Reproduce every item below word for word, leaving the pictures out of your answer.

----

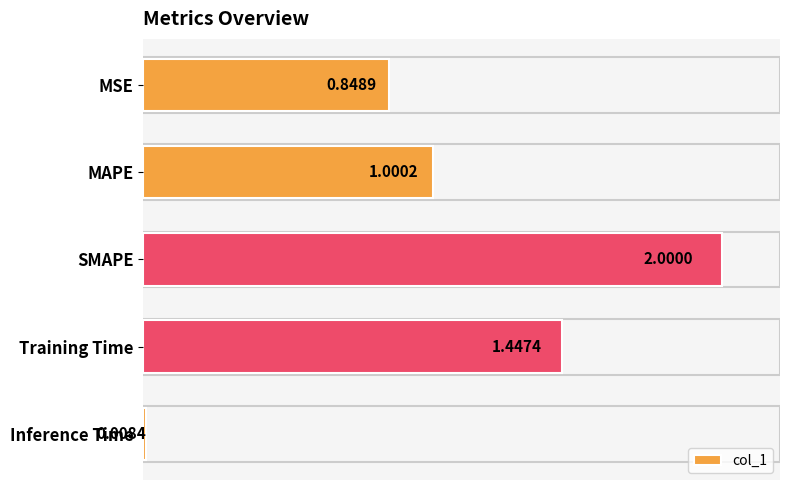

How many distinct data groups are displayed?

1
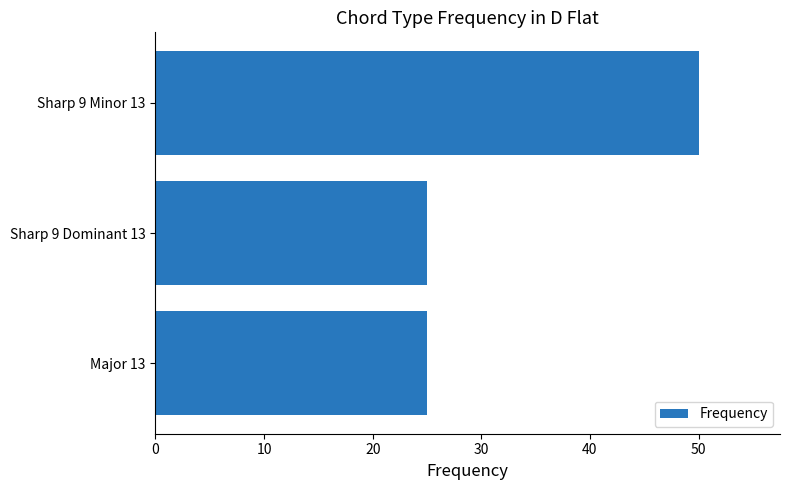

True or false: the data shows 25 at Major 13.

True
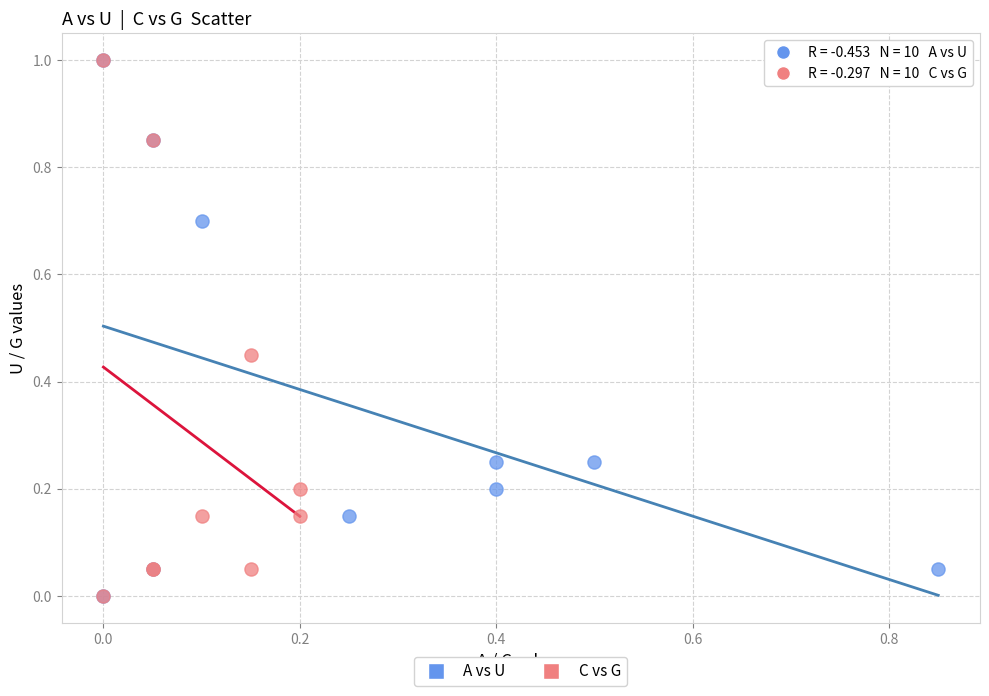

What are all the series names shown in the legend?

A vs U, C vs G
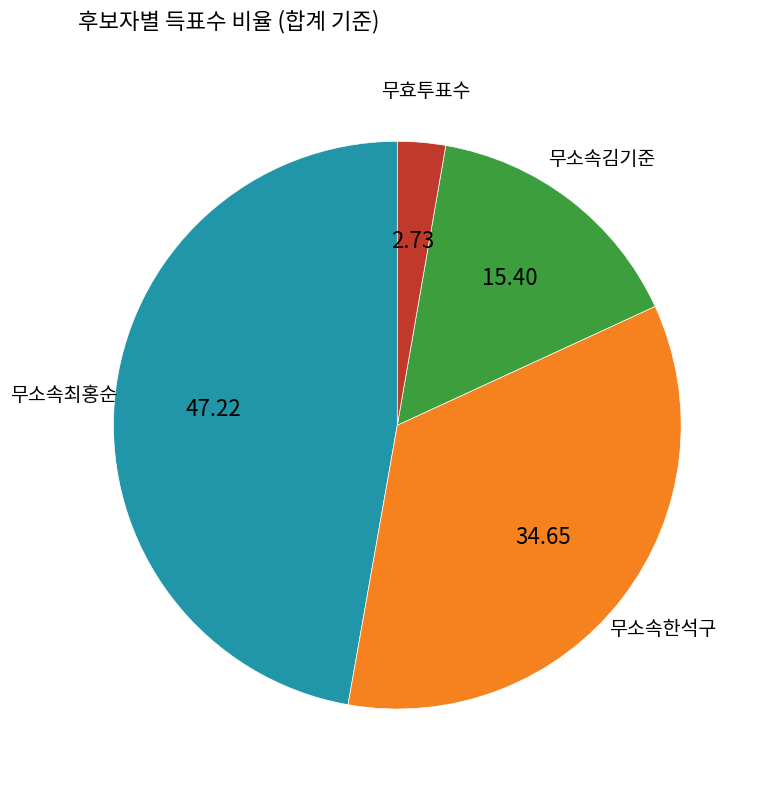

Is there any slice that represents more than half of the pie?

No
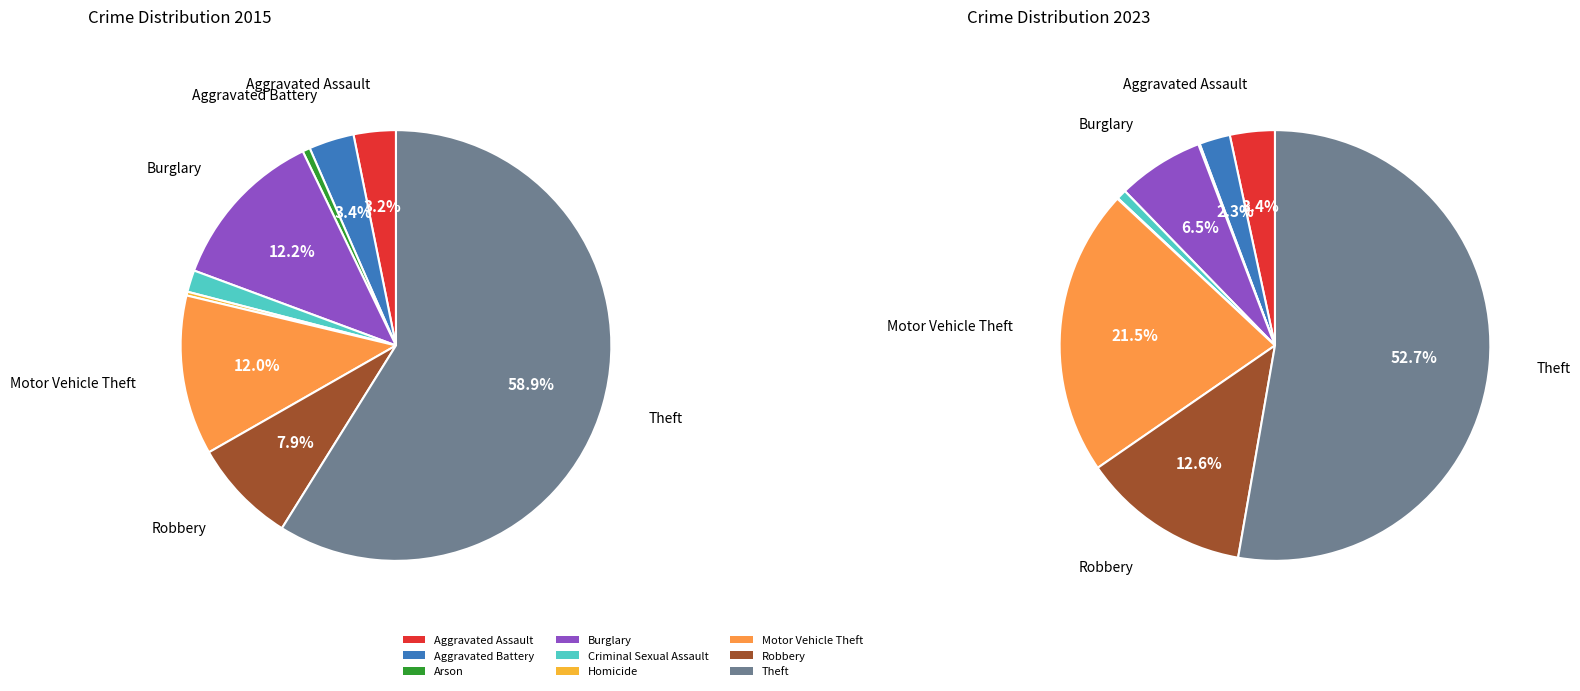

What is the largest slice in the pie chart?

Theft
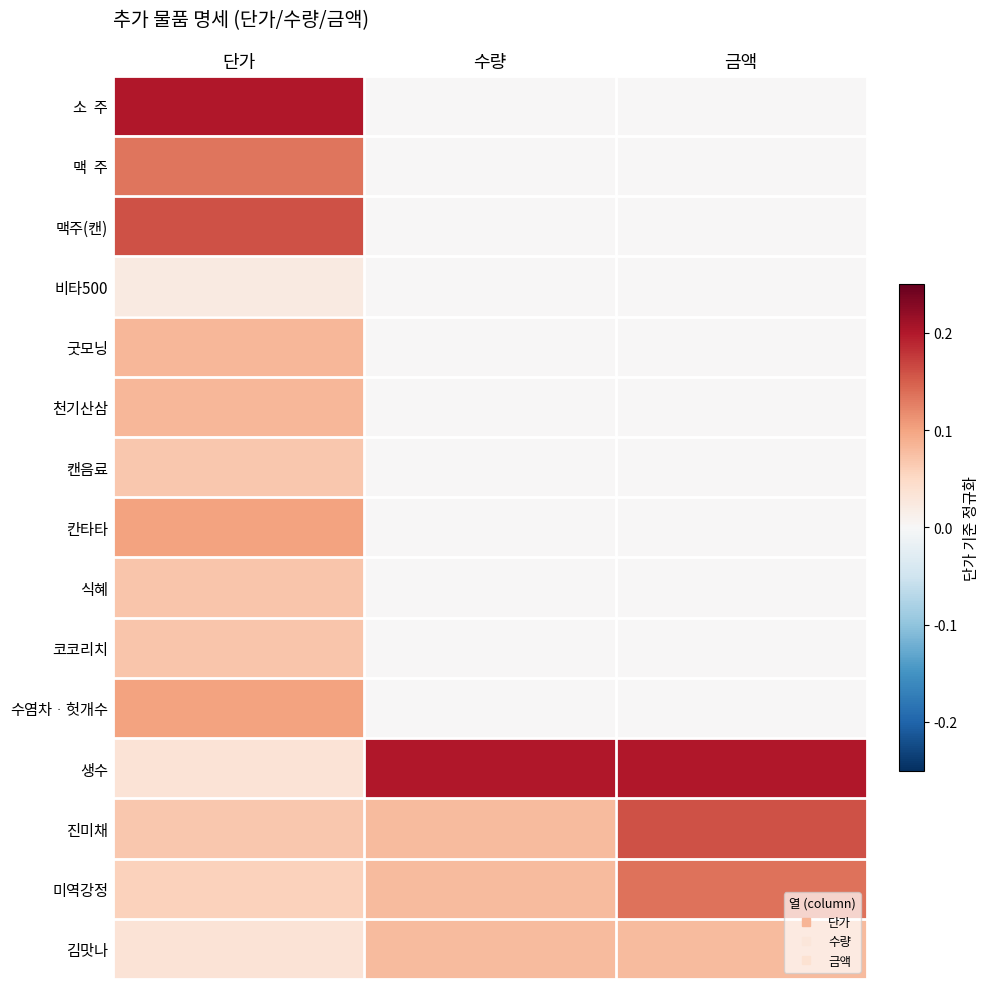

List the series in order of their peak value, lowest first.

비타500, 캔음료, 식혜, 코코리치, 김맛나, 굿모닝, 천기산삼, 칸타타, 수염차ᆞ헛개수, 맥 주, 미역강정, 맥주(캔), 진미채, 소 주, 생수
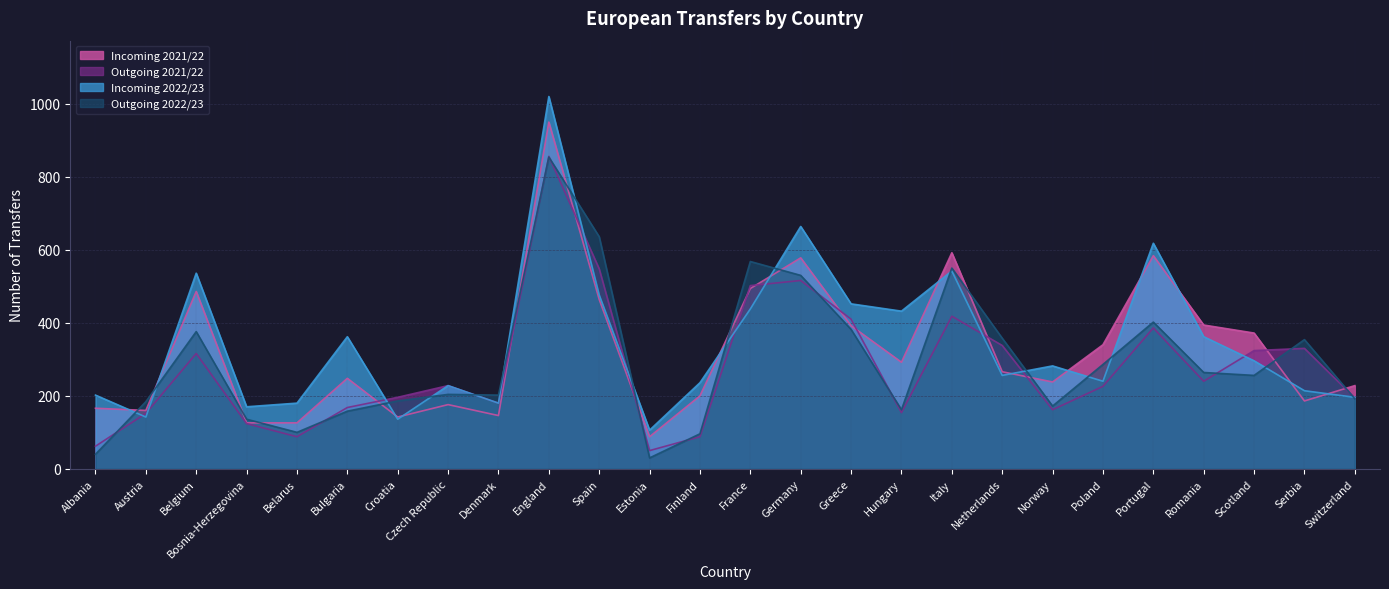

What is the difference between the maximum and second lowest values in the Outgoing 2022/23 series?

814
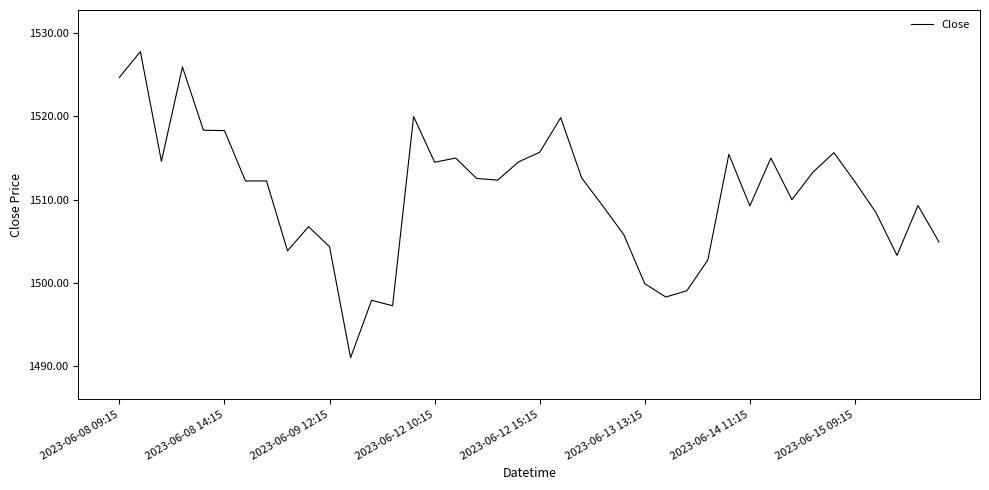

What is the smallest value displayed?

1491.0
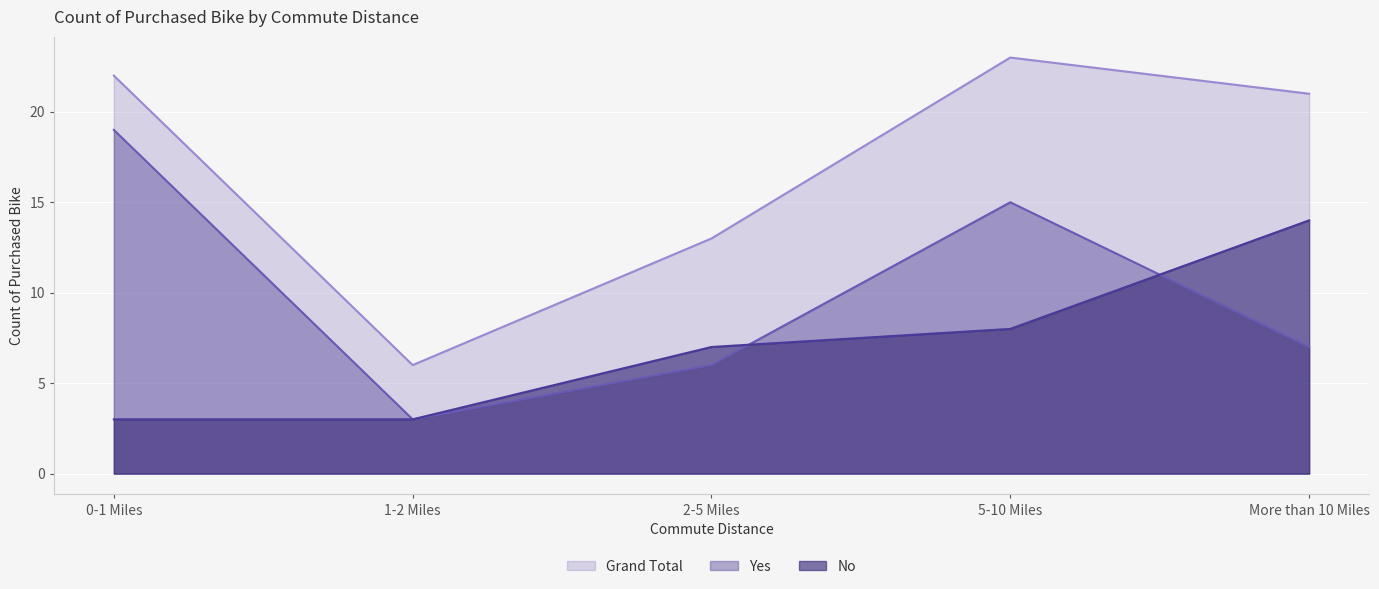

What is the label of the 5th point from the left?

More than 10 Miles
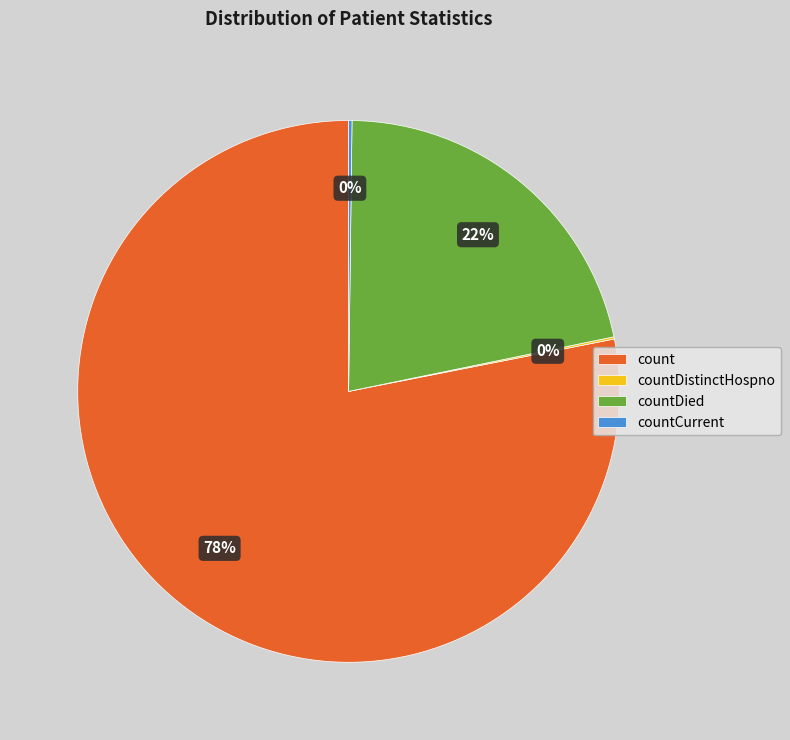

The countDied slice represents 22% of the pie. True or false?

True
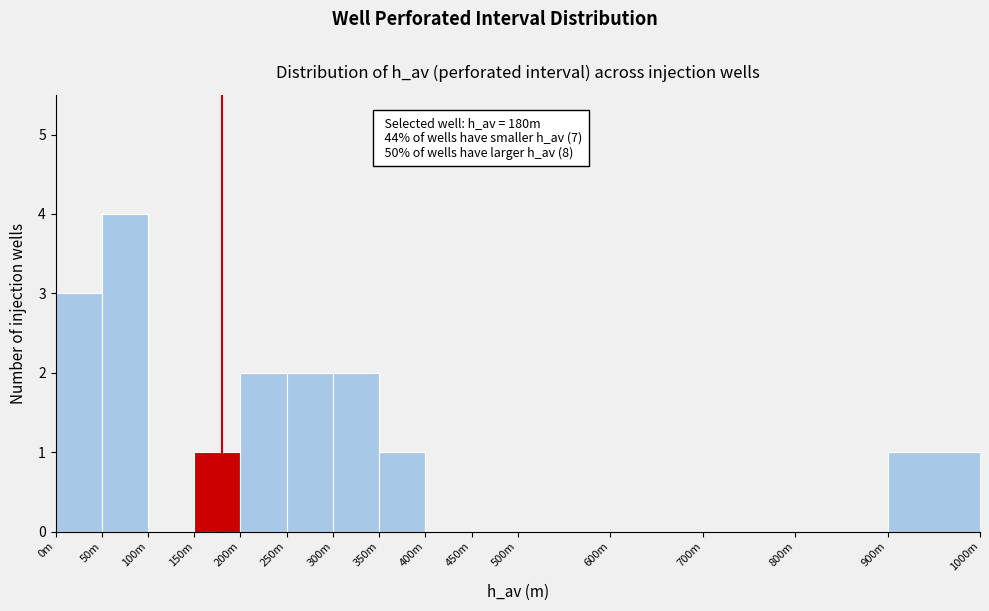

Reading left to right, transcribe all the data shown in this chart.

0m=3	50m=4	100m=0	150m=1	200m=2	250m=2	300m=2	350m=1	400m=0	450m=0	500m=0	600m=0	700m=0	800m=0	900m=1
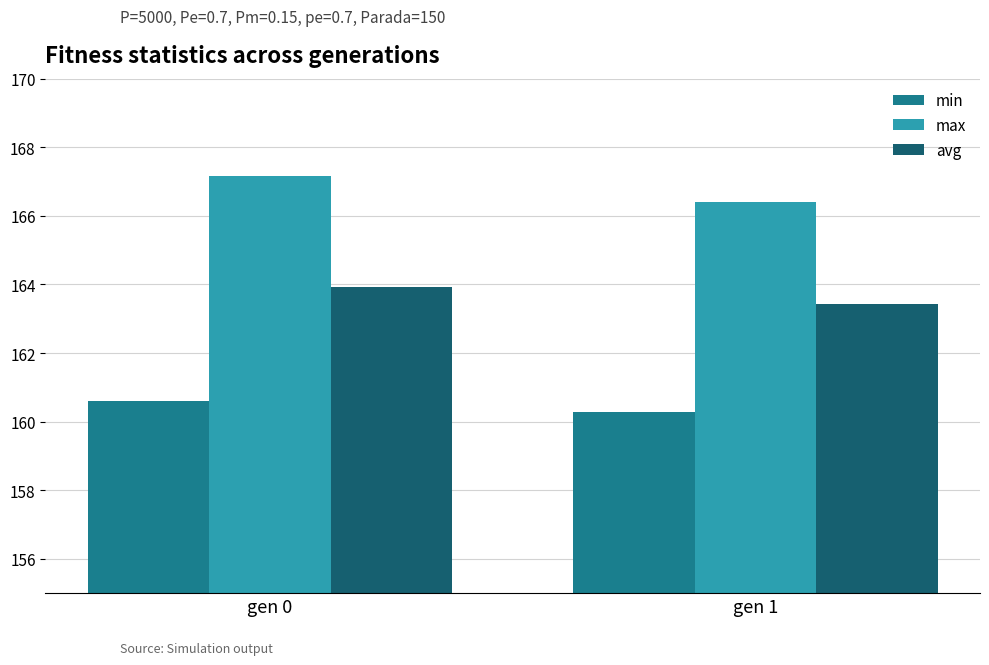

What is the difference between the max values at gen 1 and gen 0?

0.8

----

__RESPONSE TO THE TASK__
How many distinct data groups are displayed?

1

True or false: the data shows 25 at Major 13.

True

What are all the series names shown in the legend?

A vs U, C vs G

Is there any slice that represents more than half of the pie?

No

What is the largest slice in the pie chart?

Theft

List the series in order of their peak value, lowest first.

비타500, 캔음료, 식혜, 코코리치, 김맛나, 굿모닝, 천기산삼, 칸타타, 수염차ᆞ헛개수, 맥 주, 미역강정, 맥주(캔), 진미채, 소 주, 생수

What is the difference between the maximum and second lowest values in the Outgoing 2022/23 series?

814

What is the smallest value displayed?

1491.0

What is the label of the 5th point from the left?

More than 10 Miles

The countDied slice represents 22% of the pie. True or false?

True

Reading left to right, transcribe all the data shown in this chart.

0m=3	50m=4	100m=0	150m=1	200m=2	250m=2	300m=2	350m=1	400m=0	450m=0	500m=0	600m=0	700m=0	800m=0	900m=1

What is the difference between the max values at gen 1 and gen 0?

0.8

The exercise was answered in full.